Source records

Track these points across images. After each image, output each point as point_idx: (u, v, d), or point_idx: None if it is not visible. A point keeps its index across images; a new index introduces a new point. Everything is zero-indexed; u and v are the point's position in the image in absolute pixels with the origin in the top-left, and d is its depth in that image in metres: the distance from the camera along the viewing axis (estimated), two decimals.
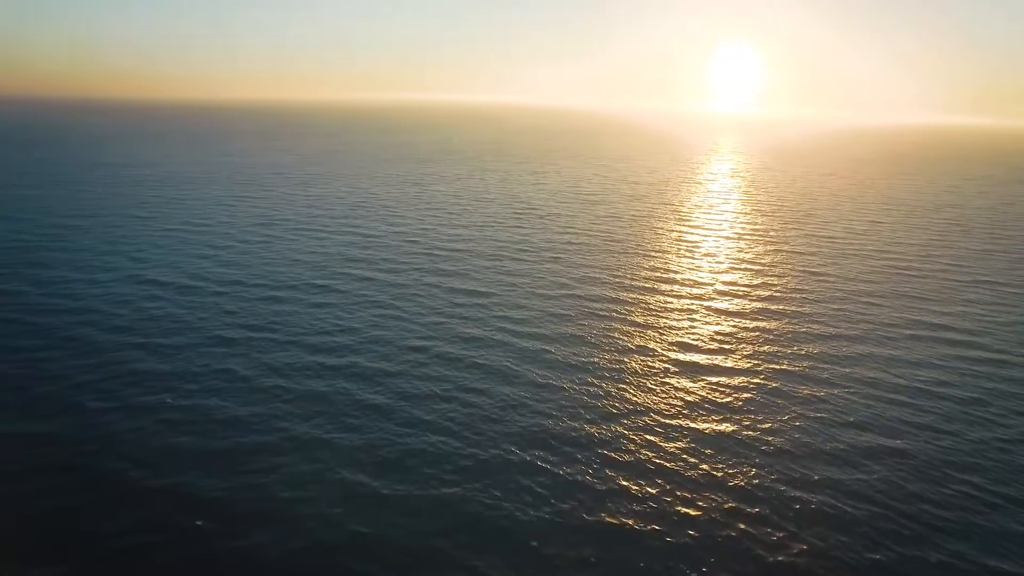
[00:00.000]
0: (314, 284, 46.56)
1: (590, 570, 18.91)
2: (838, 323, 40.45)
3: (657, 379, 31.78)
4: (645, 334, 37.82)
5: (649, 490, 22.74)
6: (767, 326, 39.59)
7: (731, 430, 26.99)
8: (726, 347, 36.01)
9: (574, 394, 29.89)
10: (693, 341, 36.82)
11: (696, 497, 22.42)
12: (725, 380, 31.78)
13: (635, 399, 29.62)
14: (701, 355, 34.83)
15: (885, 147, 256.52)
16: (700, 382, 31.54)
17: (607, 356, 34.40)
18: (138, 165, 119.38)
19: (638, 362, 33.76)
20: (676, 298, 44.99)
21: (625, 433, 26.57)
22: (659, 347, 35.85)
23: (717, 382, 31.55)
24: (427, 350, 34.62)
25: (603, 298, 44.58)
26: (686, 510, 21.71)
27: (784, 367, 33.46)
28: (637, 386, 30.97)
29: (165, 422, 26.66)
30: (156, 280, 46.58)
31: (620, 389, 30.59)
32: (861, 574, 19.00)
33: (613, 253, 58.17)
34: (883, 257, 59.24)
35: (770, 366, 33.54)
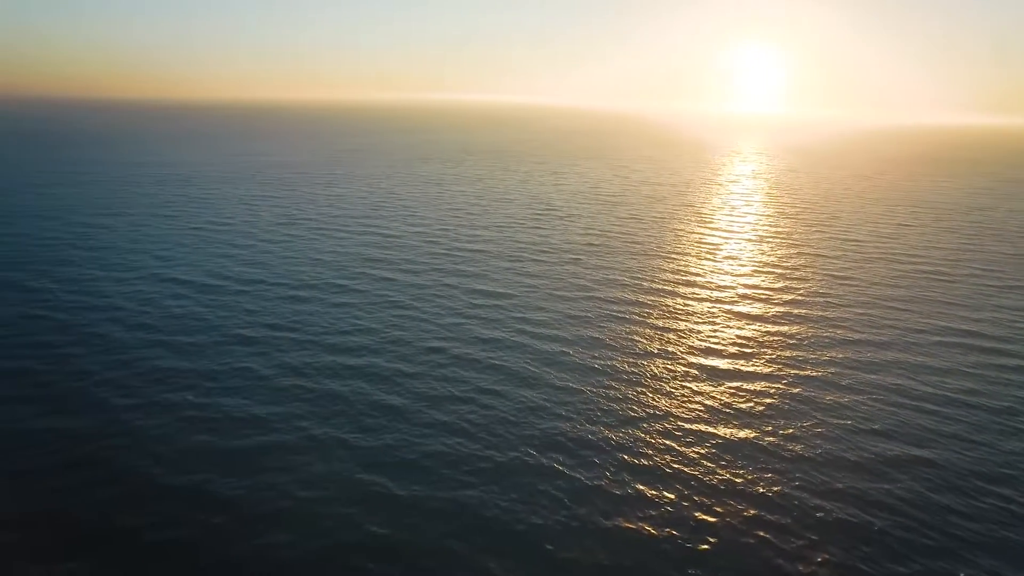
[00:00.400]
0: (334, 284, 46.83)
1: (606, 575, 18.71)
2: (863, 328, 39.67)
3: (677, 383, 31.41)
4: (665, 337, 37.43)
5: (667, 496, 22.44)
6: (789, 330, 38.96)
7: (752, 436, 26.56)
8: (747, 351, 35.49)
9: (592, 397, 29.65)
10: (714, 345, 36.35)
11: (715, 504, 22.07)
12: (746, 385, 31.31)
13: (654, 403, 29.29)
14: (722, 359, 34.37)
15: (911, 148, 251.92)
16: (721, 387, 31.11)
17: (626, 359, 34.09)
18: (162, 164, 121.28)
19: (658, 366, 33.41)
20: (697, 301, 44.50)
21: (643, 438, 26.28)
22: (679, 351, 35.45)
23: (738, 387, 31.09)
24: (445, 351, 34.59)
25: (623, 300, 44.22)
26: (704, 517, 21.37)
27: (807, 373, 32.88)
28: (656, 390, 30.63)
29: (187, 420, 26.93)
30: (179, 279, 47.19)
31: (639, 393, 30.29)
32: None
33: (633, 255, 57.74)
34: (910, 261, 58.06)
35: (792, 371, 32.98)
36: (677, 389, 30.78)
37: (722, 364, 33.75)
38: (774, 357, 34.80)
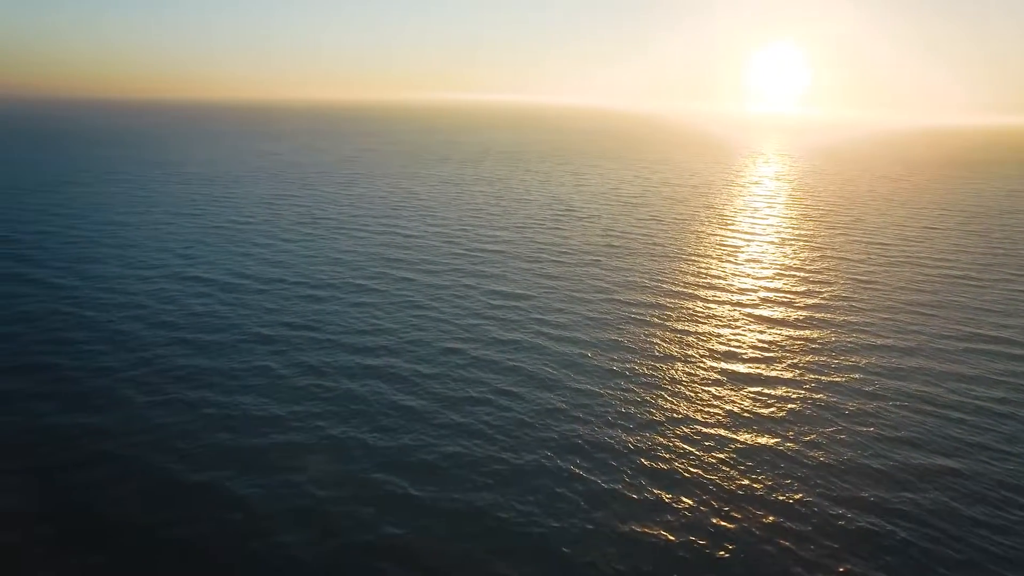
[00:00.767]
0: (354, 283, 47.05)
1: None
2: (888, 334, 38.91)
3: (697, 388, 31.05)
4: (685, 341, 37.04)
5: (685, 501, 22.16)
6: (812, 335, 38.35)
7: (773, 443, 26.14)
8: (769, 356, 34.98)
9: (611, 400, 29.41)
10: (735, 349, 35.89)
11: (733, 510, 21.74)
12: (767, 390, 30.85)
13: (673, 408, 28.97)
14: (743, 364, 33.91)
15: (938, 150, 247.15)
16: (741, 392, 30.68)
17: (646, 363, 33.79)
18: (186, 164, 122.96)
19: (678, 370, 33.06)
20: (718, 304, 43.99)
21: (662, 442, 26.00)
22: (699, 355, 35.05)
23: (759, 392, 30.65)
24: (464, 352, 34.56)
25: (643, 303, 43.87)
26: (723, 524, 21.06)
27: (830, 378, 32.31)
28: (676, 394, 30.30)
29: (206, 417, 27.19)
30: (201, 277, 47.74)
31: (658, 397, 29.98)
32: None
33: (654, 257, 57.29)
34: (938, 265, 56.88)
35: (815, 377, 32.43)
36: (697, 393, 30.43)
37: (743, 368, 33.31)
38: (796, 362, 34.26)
...
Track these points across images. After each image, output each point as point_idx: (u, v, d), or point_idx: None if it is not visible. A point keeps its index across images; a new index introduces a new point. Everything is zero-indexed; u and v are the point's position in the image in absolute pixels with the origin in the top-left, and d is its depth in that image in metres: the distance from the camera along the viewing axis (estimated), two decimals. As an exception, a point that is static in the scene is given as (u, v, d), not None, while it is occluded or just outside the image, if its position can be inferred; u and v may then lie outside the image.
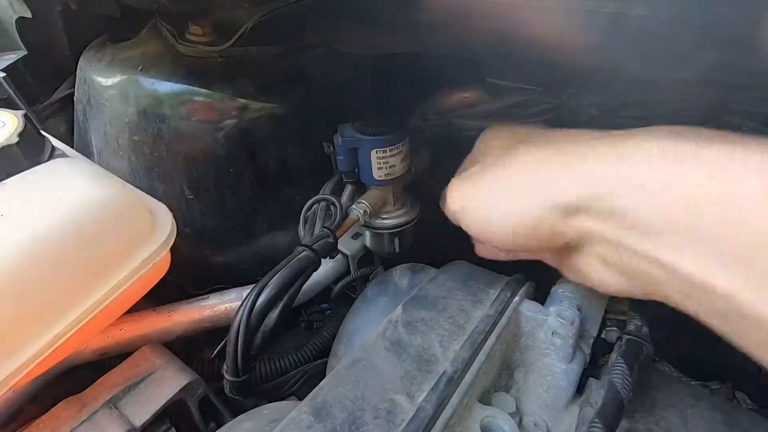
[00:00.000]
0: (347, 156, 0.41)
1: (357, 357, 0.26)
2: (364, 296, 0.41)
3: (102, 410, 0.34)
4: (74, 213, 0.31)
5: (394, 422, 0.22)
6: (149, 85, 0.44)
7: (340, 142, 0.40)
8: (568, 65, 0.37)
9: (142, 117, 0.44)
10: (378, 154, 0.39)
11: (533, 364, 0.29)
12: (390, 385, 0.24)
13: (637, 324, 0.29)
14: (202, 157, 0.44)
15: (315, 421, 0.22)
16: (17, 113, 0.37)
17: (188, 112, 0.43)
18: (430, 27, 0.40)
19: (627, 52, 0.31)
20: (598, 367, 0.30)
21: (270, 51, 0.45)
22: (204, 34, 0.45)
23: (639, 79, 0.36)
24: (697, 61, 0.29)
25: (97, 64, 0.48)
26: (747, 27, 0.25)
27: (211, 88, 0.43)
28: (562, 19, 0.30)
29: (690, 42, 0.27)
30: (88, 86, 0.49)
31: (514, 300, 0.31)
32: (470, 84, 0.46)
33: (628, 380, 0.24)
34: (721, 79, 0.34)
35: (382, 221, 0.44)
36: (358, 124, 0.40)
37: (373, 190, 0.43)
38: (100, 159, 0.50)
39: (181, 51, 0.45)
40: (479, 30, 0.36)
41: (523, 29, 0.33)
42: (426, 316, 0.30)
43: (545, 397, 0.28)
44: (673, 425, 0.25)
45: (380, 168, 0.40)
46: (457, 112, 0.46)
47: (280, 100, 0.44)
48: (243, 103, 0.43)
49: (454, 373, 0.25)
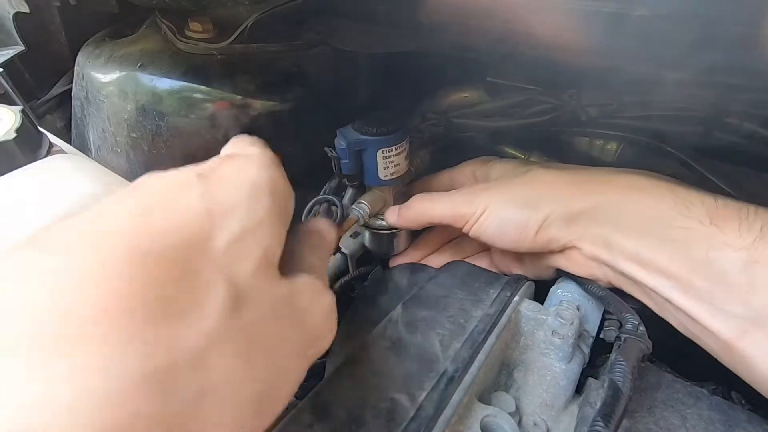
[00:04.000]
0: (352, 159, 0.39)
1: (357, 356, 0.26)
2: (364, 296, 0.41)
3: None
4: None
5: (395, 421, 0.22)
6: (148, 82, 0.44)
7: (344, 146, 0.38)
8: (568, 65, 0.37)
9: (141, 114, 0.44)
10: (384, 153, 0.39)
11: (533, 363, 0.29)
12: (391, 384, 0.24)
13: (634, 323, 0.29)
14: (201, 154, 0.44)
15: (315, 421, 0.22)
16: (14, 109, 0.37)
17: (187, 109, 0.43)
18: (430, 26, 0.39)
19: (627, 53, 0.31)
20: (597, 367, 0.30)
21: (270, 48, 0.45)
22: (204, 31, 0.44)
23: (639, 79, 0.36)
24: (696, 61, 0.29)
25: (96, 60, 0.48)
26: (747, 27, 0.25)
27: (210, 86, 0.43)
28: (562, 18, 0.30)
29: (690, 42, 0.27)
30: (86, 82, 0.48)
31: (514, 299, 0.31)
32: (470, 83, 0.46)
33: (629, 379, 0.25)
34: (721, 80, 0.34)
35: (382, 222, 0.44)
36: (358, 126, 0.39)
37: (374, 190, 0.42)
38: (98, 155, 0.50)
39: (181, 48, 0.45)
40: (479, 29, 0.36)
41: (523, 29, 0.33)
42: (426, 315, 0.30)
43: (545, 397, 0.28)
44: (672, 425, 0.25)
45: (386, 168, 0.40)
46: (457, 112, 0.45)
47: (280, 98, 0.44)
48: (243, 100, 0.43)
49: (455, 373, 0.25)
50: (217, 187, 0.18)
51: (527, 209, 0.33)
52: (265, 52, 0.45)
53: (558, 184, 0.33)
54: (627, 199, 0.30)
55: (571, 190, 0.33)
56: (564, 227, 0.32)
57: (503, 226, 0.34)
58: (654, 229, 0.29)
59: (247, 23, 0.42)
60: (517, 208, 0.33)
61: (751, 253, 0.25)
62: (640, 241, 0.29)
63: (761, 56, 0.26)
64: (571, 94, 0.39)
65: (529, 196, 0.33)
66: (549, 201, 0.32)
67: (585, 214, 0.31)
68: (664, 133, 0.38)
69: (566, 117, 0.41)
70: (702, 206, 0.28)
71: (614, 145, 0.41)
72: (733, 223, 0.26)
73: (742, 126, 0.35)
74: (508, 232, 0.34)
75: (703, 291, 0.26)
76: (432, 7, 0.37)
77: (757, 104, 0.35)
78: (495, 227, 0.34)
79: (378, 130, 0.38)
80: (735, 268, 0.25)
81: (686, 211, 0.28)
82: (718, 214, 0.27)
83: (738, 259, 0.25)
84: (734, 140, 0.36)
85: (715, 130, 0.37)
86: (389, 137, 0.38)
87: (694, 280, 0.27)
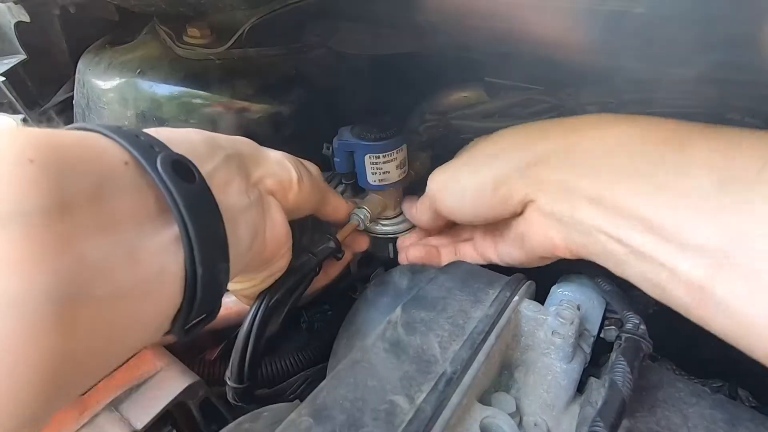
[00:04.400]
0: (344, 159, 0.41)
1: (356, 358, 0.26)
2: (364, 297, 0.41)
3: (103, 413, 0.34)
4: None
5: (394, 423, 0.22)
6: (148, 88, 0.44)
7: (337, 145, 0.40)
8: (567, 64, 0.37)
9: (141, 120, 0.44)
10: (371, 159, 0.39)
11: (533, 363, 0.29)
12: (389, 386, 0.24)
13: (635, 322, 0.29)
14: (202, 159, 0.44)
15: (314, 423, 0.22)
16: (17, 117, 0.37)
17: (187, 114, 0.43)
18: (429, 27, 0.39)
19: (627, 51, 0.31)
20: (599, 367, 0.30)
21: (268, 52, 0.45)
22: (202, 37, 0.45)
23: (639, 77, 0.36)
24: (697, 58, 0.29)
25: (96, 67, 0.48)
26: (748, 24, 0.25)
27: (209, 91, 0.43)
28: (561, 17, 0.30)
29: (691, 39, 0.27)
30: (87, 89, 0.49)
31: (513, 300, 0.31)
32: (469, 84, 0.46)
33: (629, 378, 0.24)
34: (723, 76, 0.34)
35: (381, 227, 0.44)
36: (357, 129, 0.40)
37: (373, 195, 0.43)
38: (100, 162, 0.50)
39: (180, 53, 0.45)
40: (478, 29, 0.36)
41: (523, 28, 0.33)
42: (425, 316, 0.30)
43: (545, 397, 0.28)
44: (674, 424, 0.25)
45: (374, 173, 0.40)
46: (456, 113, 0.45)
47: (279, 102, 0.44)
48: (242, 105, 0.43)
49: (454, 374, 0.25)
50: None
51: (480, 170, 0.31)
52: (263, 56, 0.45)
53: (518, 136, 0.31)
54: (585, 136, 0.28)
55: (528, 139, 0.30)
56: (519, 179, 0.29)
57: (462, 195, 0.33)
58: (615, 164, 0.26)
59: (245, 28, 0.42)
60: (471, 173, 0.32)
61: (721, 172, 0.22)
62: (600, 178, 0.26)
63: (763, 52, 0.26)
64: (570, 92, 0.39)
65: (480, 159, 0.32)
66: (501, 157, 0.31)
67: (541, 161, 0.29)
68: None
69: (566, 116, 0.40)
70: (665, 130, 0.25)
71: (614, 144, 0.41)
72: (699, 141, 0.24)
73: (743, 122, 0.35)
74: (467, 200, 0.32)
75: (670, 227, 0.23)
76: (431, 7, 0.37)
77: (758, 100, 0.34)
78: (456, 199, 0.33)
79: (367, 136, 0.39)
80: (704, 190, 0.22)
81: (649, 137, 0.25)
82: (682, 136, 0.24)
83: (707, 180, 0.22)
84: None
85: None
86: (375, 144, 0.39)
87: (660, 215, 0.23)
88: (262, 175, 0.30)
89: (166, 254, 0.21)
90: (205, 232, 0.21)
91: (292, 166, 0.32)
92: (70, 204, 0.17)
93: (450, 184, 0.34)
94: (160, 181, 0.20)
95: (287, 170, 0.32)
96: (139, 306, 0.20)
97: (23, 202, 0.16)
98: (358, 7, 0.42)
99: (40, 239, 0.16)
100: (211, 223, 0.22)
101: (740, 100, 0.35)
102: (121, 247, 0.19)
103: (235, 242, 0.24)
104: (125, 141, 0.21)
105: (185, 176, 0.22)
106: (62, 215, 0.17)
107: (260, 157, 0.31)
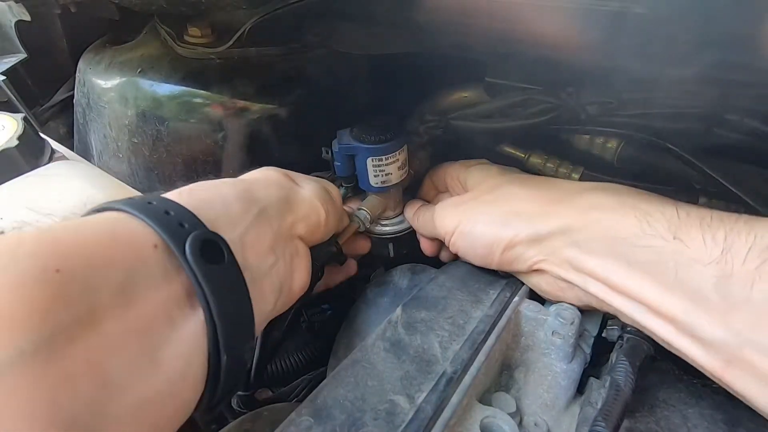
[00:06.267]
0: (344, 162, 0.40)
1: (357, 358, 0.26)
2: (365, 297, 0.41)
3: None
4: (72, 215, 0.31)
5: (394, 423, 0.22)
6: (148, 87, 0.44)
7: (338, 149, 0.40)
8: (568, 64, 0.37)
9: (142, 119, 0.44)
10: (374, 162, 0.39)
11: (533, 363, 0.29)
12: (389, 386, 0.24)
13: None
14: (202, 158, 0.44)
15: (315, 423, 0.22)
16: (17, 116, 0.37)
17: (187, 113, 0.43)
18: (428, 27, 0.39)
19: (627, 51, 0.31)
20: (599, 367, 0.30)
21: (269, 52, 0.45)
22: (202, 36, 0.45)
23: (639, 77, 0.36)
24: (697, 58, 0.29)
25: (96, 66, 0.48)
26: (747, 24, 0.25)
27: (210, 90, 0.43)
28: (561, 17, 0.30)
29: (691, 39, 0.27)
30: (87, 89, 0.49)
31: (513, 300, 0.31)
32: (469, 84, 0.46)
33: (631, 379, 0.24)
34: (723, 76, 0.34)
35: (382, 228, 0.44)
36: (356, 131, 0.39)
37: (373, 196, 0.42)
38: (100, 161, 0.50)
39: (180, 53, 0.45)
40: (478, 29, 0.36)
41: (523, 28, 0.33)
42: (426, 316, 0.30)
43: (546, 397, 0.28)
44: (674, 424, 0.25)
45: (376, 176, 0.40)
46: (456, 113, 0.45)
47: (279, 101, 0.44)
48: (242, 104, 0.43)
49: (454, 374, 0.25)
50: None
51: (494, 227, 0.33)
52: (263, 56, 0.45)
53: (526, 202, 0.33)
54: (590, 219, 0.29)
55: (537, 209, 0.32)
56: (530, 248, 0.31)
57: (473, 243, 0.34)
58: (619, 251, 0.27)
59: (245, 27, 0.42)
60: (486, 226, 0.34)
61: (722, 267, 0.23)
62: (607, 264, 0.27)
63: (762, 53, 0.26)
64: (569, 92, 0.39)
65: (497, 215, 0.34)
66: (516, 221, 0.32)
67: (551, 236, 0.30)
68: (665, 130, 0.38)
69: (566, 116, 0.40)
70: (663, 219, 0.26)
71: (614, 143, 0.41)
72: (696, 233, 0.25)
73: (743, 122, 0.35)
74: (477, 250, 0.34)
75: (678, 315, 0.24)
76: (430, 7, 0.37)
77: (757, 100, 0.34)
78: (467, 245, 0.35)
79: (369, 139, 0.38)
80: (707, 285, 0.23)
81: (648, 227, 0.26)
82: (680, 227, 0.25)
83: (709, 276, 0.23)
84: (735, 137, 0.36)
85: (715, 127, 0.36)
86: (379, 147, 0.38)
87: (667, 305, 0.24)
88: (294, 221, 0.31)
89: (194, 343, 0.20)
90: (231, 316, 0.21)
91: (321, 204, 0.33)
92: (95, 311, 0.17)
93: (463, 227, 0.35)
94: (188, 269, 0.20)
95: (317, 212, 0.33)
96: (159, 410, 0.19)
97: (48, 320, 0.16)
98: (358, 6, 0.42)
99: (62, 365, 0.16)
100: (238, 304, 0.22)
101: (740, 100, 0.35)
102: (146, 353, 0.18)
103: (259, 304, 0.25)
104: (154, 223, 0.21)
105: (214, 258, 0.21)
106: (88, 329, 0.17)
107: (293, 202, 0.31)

[Directions]:
Return a word-for-word copy of the lines above from the one holding "56: (564, 227, 0.32)" through the one holding "68: (664, 133, 0.38)", with both of them included and nothing besides.

[Worked solution]:
56: (564, 227, 0.32)
57: (503, 226, 0.34)
58: (654, 229, 0.29)
59: (247, 23, 0.42)
60: (517, 208, 0.33)
61: (751, 253, 0.25)
62: (640, 241, 0.29)
63: (761, 56, 0.26)
64: (571, 94, 0.39)
65: (529, 196, 0.33)
66: (549, 201, 0.32)
67: (585, 214, 0.31)
68: (664, 133, 0.38)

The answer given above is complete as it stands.